I tried to explain the situation to him. I tried to get him to understand just how desperate Hawk was and how much the baby needed immediate care and attention, but he wasn’t sympathizing with me. What mattered to him was that I had taken it upon myself to determine that Rose should come before the other patients who were already admitted to the hospital or who had come through the emergency room prior to Hawk arriving, and that I had left my post in order to give him private treatment.

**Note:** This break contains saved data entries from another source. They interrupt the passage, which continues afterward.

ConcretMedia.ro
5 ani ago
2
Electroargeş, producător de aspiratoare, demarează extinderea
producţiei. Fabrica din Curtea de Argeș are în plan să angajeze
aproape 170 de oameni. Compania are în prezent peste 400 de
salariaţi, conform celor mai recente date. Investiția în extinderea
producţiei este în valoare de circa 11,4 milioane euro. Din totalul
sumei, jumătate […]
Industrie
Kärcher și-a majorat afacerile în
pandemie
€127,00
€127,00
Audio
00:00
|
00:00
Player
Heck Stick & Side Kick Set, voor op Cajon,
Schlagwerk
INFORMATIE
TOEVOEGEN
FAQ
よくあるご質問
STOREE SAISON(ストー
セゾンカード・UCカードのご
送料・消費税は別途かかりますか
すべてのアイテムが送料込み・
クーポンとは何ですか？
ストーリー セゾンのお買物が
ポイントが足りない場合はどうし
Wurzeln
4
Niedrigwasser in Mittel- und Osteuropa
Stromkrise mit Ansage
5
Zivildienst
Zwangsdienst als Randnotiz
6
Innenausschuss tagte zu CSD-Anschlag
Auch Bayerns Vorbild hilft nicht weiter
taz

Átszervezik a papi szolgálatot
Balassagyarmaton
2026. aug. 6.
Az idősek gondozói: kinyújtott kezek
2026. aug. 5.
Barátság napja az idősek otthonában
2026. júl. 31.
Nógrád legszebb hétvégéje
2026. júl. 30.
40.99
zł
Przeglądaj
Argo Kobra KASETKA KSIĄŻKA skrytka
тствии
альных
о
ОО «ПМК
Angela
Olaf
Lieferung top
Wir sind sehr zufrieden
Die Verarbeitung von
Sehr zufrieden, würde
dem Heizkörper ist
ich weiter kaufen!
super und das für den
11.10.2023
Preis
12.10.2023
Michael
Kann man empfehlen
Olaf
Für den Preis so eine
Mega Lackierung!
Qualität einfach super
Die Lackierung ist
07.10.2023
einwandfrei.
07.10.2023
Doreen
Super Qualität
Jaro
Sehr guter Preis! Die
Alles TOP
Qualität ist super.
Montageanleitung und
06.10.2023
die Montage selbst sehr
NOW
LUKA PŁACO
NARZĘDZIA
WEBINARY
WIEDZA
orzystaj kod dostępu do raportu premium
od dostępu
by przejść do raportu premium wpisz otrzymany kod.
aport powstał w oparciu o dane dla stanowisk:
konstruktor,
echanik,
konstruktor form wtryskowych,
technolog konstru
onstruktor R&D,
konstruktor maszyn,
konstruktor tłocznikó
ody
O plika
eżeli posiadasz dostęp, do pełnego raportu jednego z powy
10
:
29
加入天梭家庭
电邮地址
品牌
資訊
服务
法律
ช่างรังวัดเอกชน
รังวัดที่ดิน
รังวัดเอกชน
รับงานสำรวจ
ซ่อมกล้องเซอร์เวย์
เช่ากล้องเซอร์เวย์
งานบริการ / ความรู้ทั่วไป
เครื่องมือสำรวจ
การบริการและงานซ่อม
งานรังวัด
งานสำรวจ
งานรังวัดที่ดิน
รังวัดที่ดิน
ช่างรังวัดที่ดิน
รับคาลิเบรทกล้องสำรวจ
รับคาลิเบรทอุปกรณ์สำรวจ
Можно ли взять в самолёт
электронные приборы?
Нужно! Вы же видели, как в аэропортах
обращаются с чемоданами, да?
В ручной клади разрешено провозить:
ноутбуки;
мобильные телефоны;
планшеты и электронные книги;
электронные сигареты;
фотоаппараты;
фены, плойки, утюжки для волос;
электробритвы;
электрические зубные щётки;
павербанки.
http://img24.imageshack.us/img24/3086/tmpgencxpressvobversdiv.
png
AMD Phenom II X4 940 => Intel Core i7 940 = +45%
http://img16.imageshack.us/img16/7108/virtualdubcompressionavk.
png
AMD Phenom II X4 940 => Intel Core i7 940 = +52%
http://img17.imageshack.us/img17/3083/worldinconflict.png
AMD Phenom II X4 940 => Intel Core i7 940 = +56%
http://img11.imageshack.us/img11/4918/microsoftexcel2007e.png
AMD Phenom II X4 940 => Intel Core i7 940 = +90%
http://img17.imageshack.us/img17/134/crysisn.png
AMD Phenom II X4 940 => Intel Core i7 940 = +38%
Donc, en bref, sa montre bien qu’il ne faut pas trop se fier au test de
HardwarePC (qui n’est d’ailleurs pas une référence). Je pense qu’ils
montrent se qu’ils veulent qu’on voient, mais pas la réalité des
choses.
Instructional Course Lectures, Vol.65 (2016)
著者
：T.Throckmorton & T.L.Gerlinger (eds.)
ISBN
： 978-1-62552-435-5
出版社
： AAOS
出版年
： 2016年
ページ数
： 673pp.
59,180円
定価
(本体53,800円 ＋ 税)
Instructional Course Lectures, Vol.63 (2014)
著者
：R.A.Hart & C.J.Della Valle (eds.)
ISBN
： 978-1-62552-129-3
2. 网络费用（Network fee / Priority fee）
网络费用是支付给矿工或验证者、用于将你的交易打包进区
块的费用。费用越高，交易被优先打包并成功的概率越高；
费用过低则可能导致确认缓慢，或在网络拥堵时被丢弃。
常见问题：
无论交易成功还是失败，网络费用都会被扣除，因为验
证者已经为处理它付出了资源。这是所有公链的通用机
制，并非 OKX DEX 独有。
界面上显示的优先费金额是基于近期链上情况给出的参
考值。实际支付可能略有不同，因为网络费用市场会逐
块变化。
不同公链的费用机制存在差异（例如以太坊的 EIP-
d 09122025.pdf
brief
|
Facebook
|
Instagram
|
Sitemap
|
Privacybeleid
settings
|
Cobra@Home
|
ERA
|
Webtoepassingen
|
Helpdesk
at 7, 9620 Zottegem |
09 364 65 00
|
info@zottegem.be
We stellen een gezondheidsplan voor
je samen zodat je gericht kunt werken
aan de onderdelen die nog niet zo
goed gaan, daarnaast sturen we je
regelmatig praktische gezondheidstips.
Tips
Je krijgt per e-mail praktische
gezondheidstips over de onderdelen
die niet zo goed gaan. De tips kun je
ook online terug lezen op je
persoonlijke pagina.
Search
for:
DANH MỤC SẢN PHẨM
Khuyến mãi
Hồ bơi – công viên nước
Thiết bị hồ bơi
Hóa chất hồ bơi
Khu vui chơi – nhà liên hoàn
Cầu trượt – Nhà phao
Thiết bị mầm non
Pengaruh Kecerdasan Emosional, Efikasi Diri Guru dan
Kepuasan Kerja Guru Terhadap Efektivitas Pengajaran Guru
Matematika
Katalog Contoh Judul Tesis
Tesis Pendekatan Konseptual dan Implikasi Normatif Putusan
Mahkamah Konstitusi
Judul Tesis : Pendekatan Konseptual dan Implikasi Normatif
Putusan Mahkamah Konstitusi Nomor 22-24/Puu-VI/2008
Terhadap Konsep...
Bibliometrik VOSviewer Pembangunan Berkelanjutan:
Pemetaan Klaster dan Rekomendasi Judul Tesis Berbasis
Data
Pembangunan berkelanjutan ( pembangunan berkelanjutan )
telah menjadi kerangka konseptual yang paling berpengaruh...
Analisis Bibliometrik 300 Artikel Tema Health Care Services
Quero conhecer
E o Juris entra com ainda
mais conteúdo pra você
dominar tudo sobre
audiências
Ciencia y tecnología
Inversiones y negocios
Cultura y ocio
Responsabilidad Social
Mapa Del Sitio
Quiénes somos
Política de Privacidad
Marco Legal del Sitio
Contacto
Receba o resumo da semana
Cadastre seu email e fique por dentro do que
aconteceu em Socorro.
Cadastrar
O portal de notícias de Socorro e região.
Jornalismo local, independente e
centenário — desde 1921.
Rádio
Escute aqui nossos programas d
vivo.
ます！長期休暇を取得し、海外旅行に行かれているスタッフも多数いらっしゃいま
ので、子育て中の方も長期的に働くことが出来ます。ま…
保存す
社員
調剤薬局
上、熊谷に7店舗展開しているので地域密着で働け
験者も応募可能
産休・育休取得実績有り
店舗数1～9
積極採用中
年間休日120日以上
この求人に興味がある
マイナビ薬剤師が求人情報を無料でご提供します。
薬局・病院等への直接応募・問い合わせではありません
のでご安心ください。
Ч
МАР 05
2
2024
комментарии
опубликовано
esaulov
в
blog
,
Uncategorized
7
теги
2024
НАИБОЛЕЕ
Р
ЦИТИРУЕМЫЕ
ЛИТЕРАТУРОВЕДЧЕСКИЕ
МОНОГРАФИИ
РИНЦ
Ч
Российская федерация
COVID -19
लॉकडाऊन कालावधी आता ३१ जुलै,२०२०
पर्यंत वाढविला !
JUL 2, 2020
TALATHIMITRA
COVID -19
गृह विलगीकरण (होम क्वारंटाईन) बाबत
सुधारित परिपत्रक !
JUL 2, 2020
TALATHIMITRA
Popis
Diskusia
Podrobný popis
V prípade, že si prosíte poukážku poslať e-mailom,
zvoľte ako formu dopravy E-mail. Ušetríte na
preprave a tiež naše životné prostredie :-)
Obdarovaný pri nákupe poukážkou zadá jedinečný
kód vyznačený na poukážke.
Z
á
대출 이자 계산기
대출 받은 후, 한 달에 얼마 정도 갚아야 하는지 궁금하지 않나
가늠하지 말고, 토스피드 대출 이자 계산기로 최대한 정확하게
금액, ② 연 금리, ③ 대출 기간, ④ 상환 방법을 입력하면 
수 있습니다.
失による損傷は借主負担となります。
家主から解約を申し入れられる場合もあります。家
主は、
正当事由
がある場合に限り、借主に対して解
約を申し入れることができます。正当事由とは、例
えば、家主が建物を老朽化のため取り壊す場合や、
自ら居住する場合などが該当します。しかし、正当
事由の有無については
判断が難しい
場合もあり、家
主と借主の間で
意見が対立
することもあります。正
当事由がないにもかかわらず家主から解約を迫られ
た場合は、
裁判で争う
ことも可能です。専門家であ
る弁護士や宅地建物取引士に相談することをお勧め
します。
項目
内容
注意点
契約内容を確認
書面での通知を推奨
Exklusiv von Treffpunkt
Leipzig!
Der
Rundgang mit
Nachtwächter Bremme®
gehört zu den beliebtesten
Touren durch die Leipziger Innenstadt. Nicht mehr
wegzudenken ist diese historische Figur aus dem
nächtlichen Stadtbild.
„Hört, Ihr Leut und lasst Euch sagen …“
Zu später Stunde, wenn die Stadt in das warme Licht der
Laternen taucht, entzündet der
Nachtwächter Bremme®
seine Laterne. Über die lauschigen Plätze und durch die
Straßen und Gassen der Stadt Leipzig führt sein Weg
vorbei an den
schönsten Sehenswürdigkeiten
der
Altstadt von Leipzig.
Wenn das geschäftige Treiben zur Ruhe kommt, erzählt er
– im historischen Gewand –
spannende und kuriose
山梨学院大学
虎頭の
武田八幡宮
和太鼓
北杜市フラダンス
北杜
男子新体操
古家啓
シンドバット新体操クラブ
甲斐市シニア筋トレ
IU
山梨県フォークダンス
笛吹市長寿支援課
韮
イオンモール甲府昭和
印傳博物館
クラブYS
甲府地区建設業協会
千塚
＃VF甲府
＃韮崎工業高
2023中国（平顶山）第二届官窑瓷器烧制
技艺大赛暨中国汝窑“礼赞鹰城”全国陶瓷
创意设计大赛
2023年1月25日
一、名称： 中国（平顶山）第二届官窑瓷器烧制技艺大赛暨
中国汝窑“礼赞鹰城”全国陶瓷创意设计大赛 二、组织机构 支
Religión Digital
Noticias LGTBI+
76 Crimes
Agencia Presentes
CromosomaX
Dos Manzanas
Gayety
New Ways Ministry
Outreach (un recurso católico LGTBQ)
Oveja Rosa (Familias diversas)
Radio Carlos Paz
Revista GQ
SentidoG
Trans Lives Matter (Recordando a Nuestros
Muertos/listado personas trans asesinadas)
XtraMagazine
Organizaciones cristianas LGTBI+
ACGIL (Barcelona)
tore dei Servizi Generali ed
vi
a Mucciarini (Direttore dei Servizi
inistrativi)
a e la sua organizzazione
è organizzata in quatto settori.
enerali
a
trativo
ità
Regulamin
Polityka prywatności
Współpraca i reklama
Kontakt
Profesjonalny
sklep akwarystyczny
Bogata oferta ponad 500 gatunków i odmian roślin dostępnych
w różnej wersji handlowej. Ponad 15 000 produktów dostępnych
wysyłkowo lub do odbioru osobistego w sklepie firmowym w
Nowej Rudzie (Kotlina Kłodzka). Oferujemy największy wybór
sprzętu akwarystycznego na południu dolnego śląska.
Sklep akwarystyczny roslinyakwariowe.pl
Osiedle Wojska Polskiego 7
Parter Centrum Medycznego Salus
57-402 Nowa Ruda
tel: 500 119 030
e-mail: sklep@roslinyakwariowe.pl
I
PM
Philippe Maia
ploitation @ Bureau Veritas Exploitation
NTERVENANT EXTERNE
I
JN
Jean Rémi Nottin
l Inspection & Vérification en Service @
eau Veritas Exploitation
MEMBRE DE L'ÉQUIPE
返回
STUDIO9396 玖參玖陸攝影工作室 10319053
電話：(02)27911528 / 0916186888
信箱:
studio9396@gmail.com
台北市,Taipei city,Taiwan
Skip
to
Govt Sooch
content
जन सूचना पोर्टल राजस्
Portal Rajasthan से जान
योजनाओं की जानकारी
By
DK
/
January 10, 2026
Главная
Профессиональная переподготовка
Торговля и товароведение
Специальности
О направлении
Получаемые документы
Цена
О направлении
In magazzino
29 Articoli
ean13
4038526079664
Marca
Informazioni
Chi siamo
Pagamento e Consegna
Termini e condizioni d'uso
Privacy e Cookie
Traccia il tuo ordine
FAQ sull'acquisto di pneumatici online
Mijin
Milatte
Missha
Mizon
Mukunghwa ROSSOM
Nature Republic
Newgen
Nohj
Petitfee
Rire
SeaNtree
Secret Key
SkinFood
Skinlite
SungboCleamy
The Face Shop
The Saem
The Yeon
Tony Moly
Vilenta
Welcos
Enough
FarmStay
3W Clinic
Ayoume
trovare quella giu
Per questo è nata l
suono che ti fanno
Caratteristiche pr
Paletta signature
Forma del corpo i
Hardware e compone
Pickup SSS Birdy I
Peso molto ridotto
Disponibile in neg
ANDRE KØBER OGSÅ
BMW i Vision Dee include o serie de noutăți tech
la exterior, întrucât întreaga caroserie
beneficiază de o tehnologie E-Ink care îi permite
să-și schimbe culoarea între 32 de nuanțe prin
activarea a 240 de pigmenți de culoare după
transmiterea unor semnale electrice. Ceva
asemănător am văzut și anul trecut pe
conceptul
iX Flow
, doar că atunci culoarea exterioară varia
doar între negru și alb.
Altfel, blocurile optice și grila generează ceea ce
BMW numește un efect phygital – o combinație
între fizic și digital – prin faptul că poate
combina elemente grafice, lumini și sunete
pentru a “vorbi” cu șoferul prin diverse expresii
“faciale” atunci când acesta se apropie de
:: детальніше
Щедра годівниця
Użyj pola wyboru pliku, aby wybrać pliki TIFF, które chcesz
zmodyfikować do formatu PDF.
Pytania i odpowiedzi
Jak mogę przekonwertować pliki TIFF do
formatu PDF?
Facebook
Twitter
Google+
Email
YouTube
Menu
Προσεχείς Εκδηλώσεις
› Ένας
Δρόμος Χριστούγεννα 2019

There was something in the way he said that, an undercurrent of implication I didn’t like. I understood Dr. Sutton. I’d been working with him for a while, and I could distinguish between him as a man outside of the walls of the hospital, as a doctor treating patients, and as a chief of staff. They were all very different sides of his personality, and I thought I’d gotten to the point where I could not only separate them all in my mind but navigate interacting with him effectively in any situation.
That moment made me question that. I didn’t think he was the type of man to suggest, even without saying it, that I would be unprofessional or put the health and safety of any of my patients at risk simply so I could please a man. Since he hadn’t come right out and said it, I didn’t try to defend myself. That I was giving Hawk special treatment because I was attracted to him. And that I had compromised my reputation and possibly even my position at the hospital by going against his orders, taking a doctor away from her post, and providing treatment and offering suggestions that had not been approved by a doctor.